A Multidisciplinary Algorithm for the 3-D Design Optimization of Transonic Axial Compressor Blades

A new, multidisciplinary algorithm for the CFD design optimization of turbomachinery blades is presented. It departs from existing techniques in that it uses a simple, previously-developed Bezier geometry representation (BLADE-3D) that can be easily manipulated to achieve true 3-D changes in blade shape. The algorithm incorporates zero and first-order optimization techniques including sensitivity analyses and one-dimensional search methodology.
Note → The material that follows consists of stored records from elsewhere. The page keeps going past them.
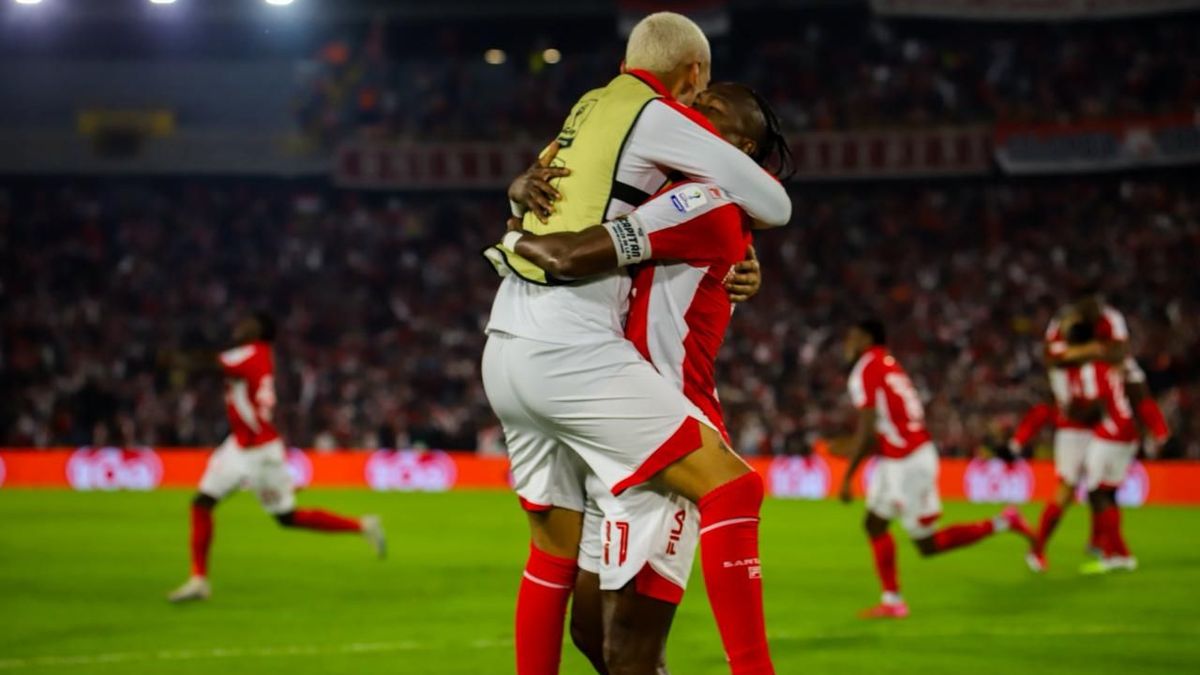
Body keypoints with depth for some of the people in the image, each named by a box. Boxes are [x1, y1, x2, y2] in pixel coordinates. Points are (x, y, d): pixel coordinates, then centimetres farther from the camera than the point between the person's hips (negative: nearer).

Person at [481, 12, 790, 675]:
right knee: (731, 485, -11)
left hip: (504, 350, 9)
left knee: (557, 545, 18)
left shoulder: (588, 110, 21)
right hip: (570, 351, -9)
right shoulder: (657, 116, -2)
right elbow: (774, 206, -1)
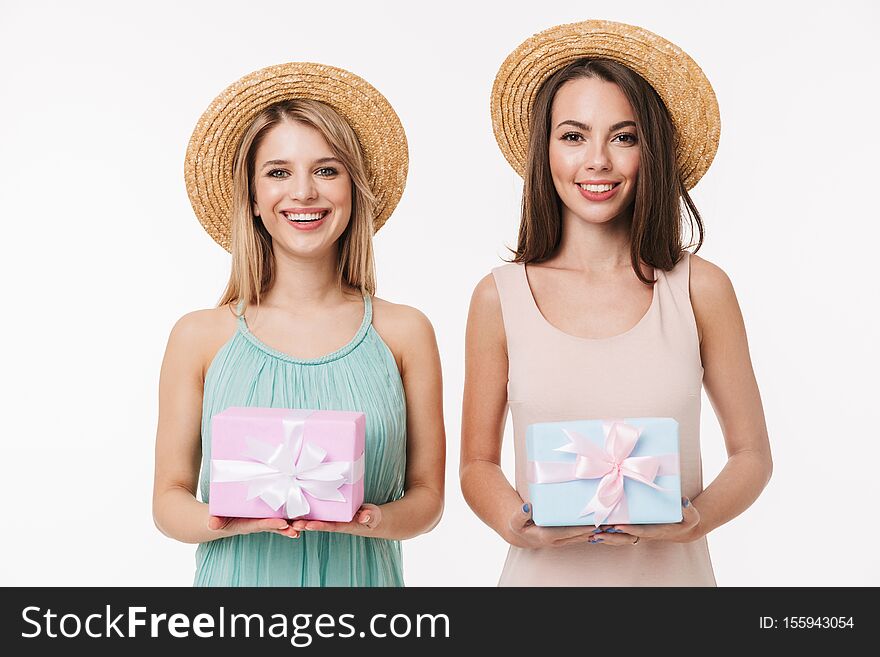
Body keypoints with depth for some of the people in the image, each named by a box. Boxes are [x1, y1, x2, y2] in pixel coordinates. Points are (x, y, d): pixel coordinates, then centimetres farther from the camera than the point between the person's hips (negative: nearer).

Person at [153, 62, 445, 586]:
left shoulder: (405, 333, -2)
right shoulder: (200, 337, -3)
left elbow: (428, 494, 1)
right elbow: (170, 498, 0)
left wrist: (380, 519, -18)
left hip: (361, 575, 0)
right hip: (239, 575, 0)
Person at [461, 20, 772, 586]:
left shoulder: (701, 289, -6)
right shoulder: (499, 298, -6)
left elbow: (752, 454, 1)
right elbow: (478, 463, 1)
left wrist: (697, 518, -16)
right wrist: (515, 524, -17)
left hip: (673, 570, 1)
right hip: (546, 573, 0)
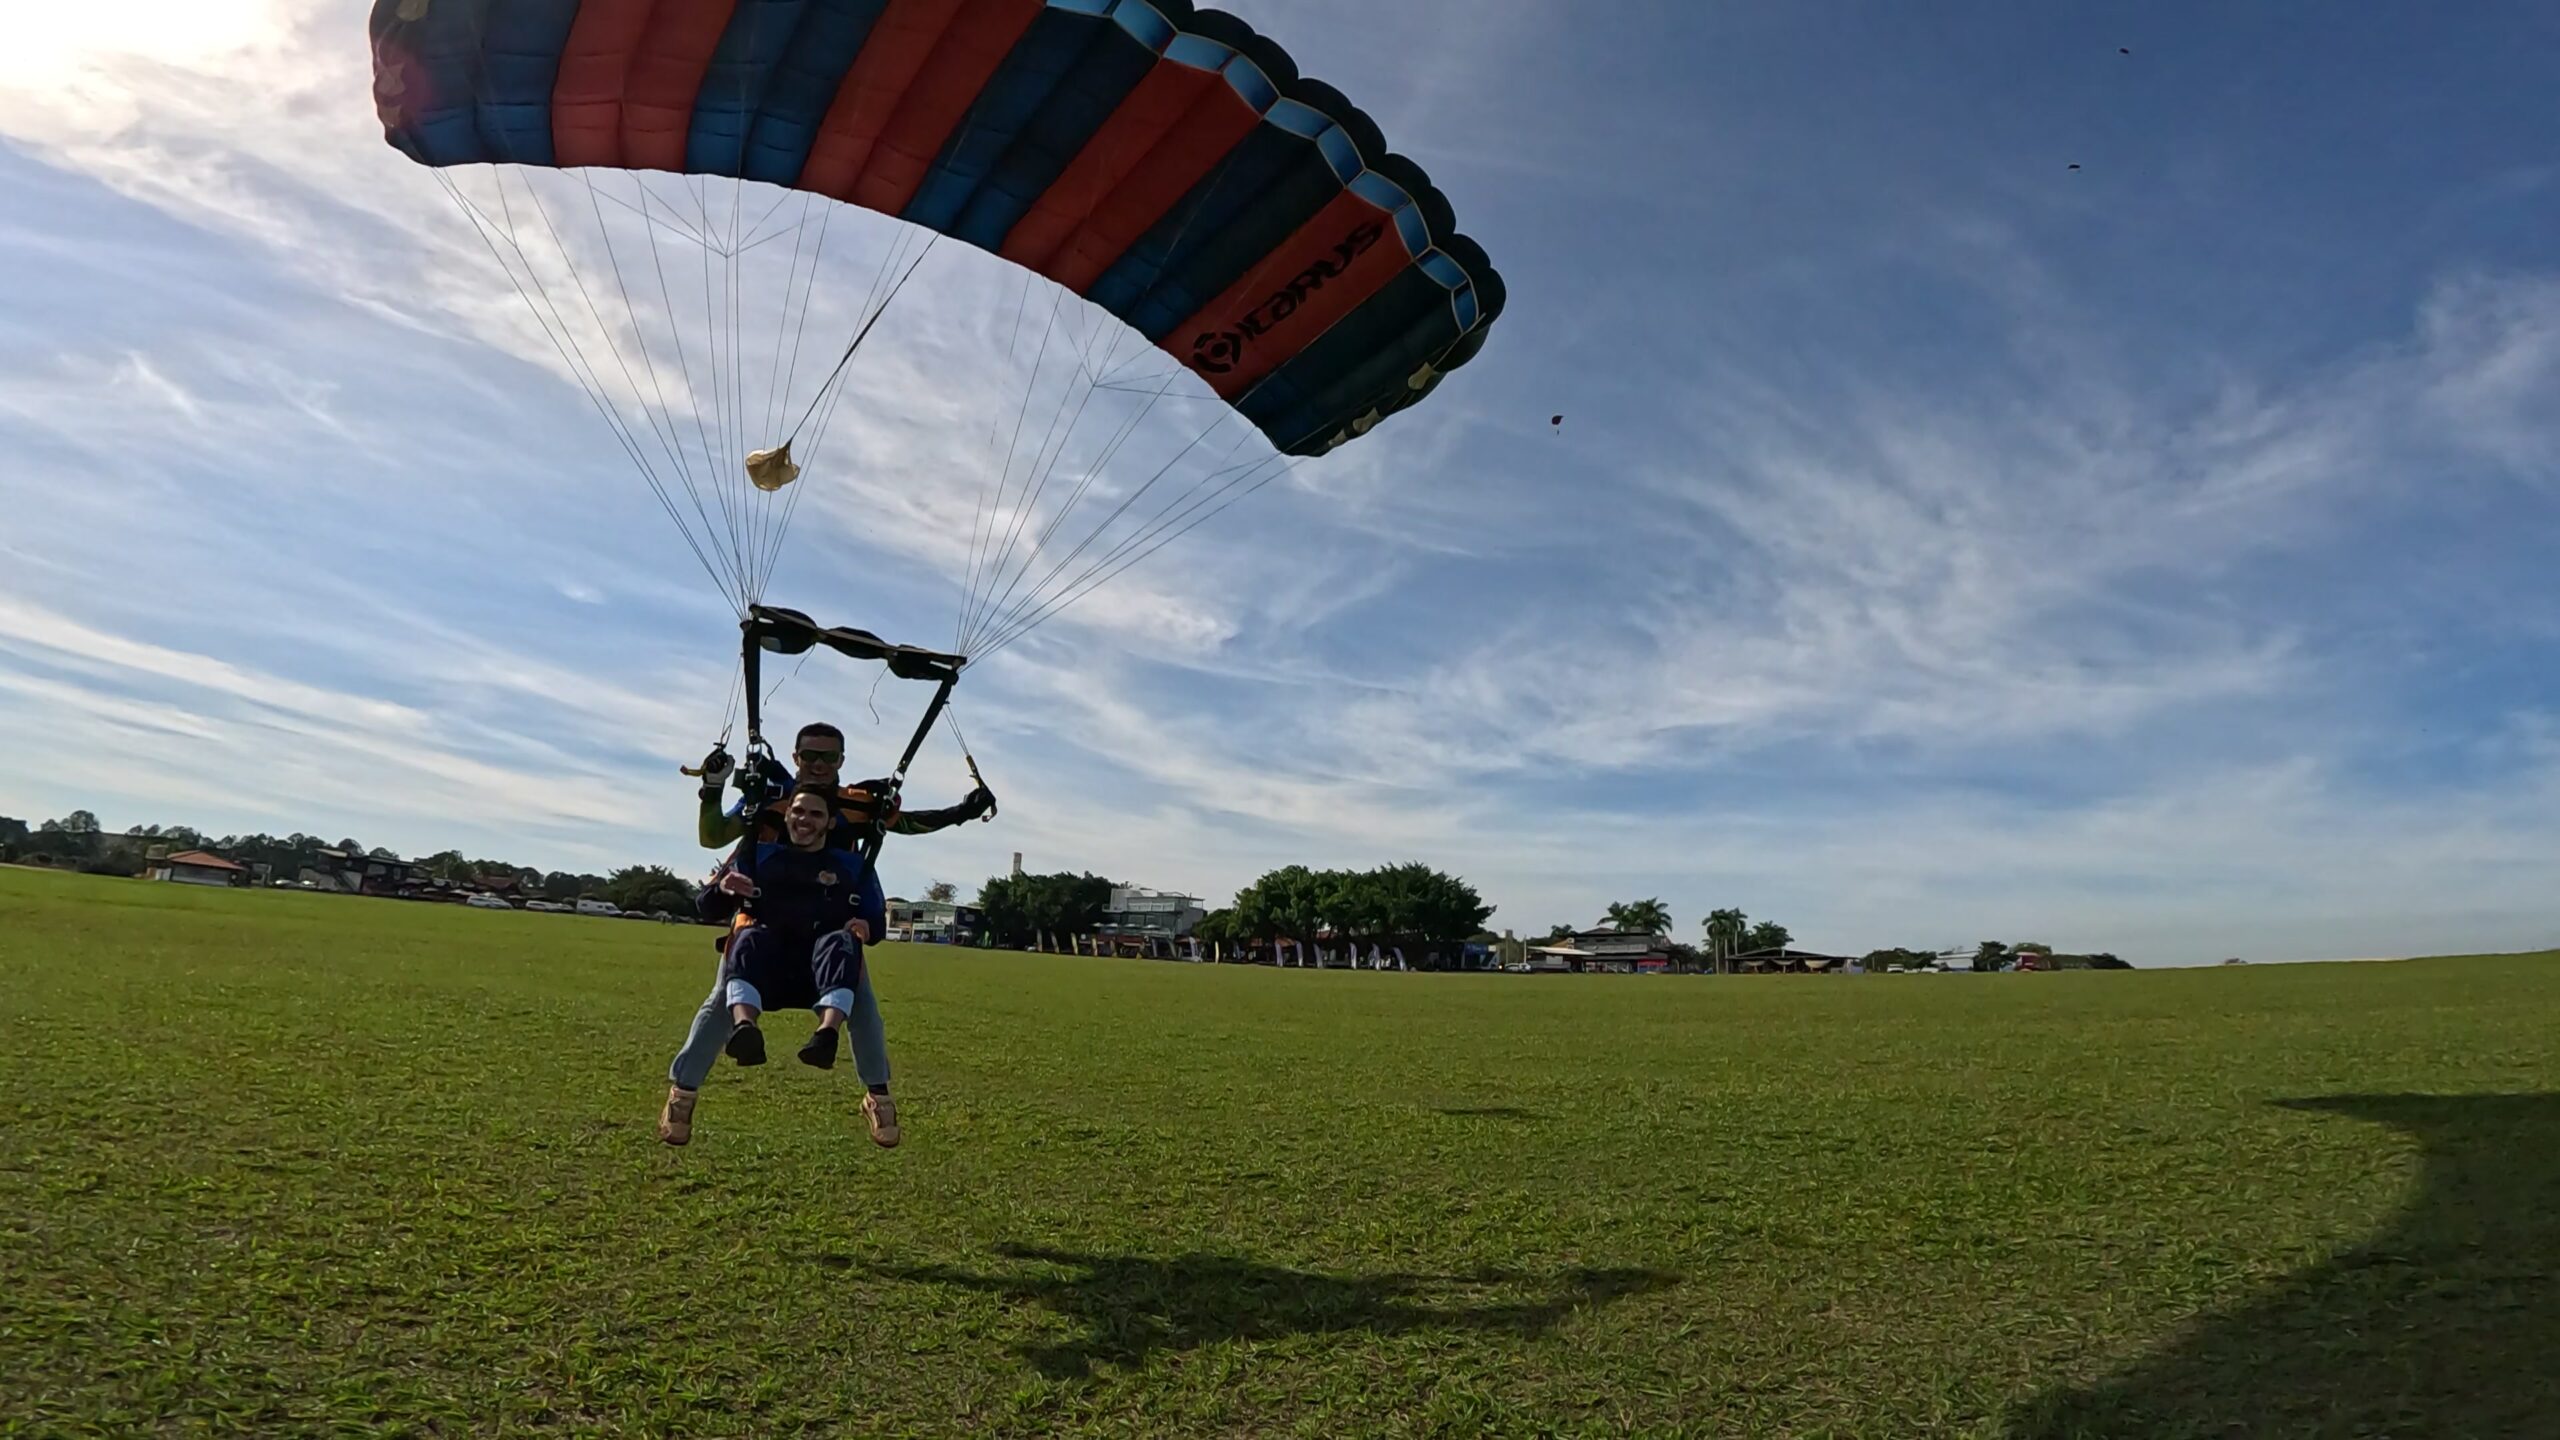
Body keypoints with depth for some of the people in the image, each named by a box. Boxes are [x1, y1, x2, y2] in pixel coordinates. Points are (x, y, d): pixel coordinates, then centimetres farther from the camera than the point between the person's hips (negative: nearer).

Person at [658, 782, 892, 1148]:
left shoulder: (852, 866, 13)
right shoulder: (759, 855, 14)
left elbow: (876, 922, 12)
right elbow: (707, 909, 9)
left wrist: (865, 925, -13)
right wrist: (723, 887, -15)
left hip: (824, 971, 0)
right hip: (765, 970, 0)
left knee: (841, 943, -32)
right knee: (750, 937, -32)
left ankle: (836, 1043, -54)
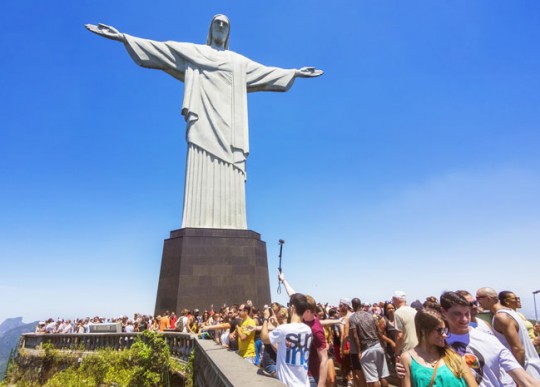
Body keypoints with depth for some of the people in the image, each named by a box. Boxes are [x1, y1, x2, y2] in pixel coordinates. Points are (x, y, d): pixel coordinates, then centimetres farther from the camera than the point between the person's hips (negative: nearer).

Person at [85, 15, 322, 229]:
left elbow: (266, 72, 34)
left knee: (229, 173, -14)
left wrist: (295, 72, 32)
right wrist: (123, 37, 11)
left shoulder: (239, 61, 32)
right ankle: (200, 226, -26)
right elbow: (158, 48, 19)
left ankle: (227, 227, -21)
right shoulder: (191, 51, 24)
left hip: (228, 119, 3)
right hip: (204, 114, -2)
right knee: (202, 167, -20)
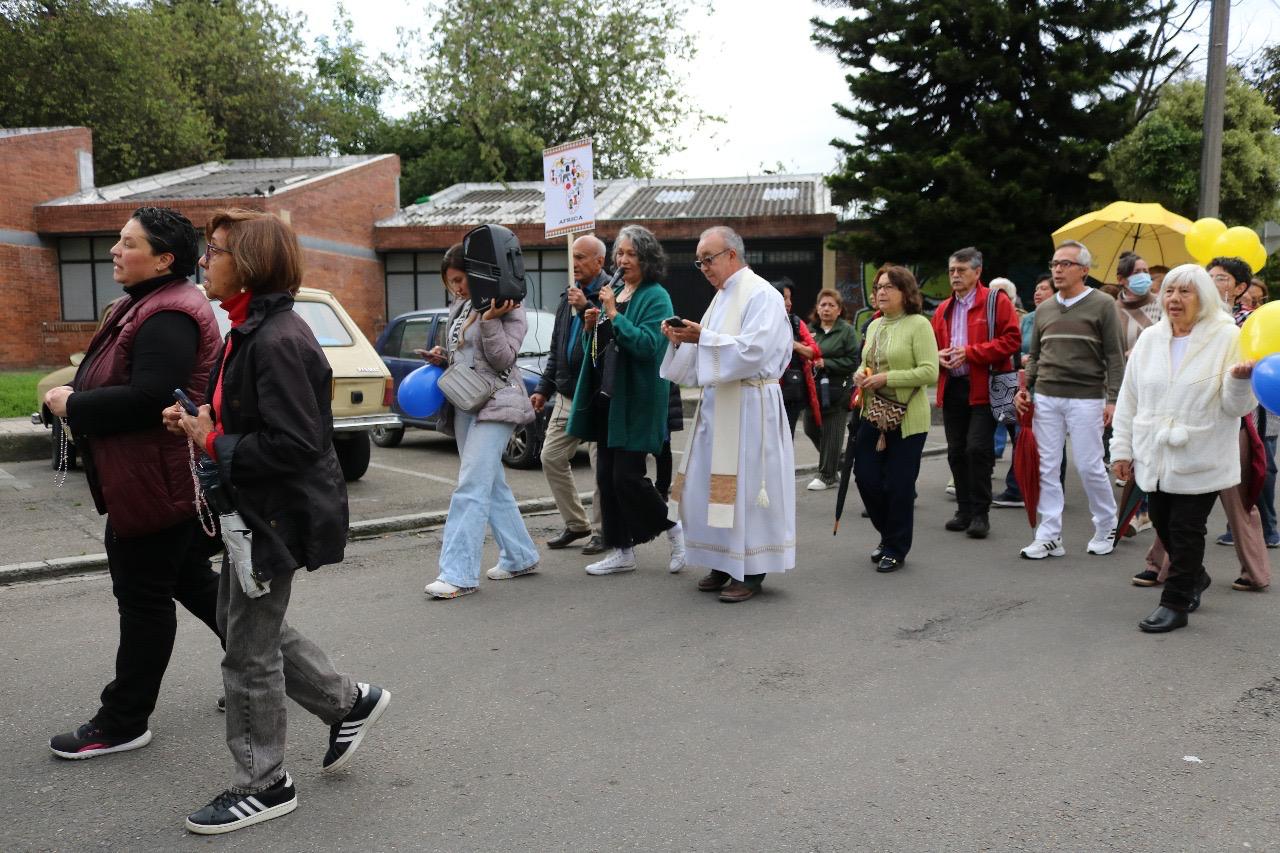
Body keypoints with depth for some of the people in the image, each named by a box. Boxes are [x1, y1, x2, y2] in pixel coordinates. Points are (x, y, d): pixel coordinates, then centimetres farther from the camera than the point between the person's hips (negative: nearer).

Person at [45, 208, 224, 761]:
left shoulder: (168, 318, -21)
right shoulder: (144, 306, 13)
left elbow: (146, 399, -28)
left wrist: (72, 405, -17)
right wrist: (77, 400, 5)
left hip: (157, 485, -11)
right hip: (159, 483, 11)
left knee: (144, 598, 1)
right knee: (190, 582, 19)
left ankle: (122, 724, 16)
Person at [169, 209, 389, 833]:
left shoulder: (278, 341, -23)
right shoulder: (247, 331, 8)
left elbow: (294, 445, -28)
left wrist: (213, 443, -17)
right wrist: (199, 423, 1)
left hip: (280, 516, -10)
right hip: (254, 509, 10)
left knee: (250, 651, 4)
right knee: (249, 626, 22)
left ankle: (263, 787, 23)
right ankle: (349, 702, 35)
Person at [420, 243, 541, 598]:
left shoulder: (508, 309, -6)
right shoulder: (459, 309, 16)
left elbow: (503, 359, -13)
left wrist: (490, 320, -21)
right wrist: (441, 355, 5)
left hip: (495, 404, -8)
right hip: (464, 405, 8)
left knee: (472, 487, -15)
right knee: (492, 486, 12)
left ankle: (459, 574, -16)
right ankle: (520, 557, 23)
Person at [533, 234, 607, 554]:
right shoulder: (569, 295, 16)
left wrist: (586, 309, -24)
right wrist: (544, 387, 20)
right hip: (567, 394, 8)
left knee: (602, 465, -1)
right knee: (551, 457, 9)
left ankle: (601, 529, 14)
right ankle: (576, 524, 22)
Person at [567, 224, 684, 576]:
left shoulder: (656, 297, -8)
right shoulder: (615, 293, 15)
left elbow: (647, 344, -21)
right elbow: (596, 347, 20)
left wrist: (614, 314, -23)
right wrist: (590, 327, 0)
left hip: (636, 401, -8)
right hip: (606, 397, 8)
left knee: (628, 475, -8)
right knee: (607, 476, 8)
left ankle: (673, 530, 14)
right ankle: (620, 552, 17)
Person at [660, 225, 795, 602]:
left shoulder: (761, 295, -9)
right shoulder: (722, 296, 18)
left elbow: (753, 350, -20)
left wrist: (701, 337, -19)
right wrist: (682, 340, 3)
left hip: (749, 406, -9)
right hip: (717, 402, 9)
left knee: (744, 484, -6)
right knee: (711, 484, 9)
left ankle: (751, 571, 3)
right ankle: (724, 562, 19)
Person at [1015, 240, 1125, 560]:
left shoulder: (1102, 305, -1)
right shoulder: (1044, 309, 13)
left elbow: (1115, 356, -3)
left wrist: (1113, 399, -10)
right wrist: (1025, 387, 5)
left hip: (1086, 399, -4)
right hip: (1046, 398, 5)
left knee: (1089, 466, -1)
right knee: (1047, 467, 4)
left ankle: (1106, 527, 21)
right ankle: (1049, 536, 10)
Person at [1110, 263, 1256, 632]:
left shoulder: (1228, 338, -7)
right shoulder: (1149, 339, 6)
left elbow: (1236, 407, -9)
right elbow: (1129, 398, 9)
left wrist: (1240, 379, -30)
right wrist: (1122, 448, 8)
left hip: (1199, 460, -5)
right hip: (1155, 457, 5)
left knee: (1186, 530, 2)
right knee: (1163, 525, 15)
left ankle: (1176, 602, 16)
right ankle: (1194, 577, 40)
It features an iterative finite element structural analysis as well as a cold shape correction procedure to ensure that the resulting blade meets steady-stress structural requirements. The process was applied to two different transonic fan designs – the Sanger rotor designed for the NPS Turbomachinery Laboratory and NASA Rotor 67, otherwise known as the ‘NASA Fan’. The optimization objectives for the two designs were mass flow rate and polytropic efficiency respectively. Results for the Sanger rotor effort yielded an 8.1 % improvement in mass flow rate, a 5% improvement in total pressure ratio, and a 0.9 % increase in adiabatic efficiency. Application to the NASA Fan resulted in a 2.5 % increase in polytropic efficiency. The results validate the utility of the BLADE-3D Bezier geometry package for use in future development of automated optimization routines for turbomachinery blade design.